The Pakistan Army forgot what half-a-squadron of the Hunter aircraft sitting in Jaisalmer could do and that was probably its “only mistake”, he said. The Indian Air Force (IAF) chief was speaking at the launch of a book titled “The Epic Battle of Longewala”, authored by Air Marshal (retired) Bharat Kumar, a veteran of the 1965 and 1971 wars, at the IAF Museum at Palam here.

The dais and chairs for the audience were placed centrally in an open courtyard, flanked by two T-59 tanks of the Pakistan Army that were damaged during the battle, and Hunter, Krishak and other aircraft, which played a critical role during the battle. The IAF has demonstrated its air prowess since its inception, from conflicts in Kashmir, the 1965 and 1971 wars and the Kargil war in 1999, Bhadauria asserted.

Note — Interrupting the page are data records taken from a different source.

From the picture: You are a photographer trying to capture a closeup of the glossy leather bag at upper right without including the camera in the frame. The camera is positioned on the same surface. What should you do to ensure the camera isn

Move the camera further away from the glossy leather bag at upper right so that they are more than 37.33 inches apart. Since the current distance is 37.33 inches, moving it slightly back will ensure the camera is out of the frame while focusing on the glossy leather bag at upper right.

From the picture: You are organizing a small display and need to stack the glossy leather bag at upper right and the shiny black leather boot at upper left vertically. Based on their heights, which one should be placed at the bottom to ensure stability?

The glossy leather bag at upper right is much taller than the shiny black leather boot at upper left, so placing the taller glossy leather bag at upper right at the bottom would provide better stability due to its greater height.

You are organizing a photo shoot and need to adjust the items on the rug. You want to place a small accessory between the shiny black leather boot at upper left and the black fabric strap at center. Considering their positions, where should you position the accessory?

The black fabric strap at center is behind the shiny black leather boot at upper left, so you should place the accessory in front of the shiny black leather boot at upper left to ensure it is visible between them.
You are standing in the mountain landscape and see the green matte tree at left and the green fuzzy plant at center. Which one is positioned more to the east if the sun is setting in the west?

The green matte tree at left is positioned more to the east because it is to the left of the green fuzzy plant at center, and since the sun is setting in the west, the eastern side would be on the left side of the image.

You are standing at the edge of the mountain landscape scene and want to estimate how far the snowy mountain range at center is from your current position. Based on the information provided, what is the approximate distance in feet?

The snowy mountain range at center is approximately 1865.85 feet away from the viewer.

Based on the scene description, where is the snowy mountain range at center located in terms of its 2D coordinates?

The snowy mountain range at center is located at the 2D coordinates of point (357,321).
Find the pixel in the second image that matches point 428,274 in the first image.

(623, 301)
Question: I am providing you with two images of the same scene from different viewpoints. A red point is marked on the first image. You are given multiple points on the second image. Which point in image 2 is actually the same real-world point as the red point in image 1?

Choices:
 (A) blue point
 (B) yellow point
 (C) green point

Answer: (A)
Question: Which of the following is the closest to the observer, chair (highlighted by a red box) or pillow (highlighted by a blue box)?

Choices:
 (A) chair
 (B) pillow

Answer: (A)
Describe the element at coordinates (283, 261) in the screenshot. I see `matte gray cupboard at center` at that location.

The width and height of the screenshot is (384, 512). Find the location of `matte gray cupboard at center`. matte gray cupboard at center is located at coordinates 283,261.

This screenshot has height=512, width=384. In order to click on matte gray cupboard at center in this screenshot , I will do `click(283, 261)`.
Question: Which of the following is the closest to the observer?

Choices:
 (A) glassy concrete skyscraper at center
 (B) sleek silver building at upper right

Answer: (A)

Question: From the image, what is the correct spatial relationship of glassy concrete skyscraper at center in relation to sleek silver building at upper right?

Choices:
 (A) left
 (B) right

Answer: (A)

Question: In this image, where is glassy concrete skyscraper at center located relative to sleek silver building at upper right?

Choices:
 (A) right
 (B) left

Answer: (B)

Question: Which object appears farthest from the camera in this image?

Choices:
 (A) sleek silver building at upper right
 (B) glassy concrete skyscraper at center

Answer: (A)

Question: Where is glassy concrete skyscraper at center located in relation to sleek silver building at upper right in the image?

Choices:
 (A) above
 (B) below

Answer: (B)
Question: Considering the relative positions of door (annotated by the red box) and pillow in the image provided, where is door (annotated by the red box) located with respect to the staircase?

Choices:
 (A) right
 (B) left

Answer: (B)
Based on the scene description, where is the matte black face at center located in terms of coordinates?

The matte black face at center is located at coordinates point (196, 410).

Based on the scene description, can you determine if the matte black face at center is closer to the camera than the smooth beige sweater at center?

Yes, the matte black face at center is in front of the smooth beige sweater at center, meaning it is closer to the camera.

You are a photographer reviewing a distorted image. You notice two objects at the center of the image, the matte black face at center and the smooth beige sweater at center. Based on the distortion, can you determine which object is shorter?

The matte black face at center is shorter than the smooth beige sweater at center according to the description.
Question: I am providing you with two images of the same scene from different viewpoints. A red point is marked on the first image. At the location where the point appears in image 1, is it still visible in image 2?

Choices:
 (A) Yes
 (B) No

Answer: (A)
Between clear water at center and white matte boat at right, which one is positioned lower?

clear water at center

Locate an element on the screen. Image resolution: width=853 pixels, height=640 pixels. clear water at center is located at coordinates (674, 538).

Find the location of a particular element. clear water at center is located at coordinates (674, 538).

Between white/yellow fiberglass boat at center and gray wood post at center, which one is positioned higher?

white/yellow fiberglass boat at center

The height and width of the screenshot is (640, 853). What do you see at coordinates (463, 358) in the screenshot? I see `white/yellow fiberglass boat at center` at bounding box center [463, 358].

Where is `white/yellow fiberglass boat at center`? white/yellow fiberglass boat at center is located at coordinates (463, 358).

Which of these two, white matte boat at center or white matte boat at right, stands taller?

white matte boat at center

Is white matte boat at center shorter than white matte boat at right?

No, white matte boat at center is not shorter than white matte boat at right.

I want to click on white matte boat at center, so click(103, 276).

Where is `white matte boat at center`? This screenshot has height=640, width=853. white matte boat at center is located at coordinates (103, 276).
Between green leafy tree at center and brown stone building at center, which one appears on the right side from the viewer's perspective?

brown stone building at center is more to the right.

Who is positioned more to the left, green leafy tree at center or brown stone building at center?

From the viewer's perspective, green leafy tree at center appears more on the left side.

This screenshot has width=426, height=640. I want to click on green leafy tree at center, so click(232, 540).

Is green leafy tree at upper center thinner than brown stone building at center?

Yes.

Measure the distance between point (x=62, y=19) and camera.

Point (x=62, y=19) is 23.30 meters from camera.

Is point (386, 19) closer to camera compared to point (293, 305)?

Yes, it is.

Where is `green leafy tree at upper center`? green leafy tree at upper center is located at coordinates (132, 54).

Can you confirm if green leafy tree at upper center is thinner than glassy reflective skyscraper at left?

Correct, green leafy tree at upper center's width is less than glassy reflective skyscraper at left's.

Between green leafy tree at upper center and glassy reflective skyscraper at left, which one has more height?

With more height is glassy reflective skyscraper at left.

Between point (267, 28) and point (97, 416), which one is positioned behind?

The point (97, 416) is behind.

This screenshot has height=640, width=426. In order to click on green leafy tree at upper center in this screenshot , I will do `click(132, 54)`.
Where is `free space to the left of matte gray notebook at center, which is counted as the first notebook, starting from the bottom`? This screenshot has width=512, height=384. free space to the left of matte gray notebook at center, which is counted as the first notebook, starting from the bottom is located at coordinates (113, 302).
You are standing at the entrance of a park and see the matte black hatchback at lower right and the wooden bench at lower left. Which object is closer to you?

“A lot has been said about the Battle of Longewala. And the plan of armoured thrust by the Pakistan Army itself was brilliant in terms of the area and the axis chosen, the Longewala-Jaisalmer axis, and if it had succeeded, it would have changed the course of the war on the western front and the final result. “The only thing the Pakistan Army probably forgot to factor in was India’s air power. And they thought what could half-a-squadron of Hunter aircraft sitting in Jaisalmer do. And that was probably their only mistake,” he said.

The IAF chief also said the Battle of Longewala brought to light a scenario where air power could bring “asymmetric results, if the time and place, chosen correctly”. The battle also highlights the importance of air power in any ground manoeuvre and in an overall scenario, he added. “Over the decades, we have learnt our lessons well and graduated to a stage where it has been incorporated deep into our plan, synergy and interaction with the services,” Bhadauria said. The Hunter aircraft had carried out the first sortie in the morning of December 5, 1971.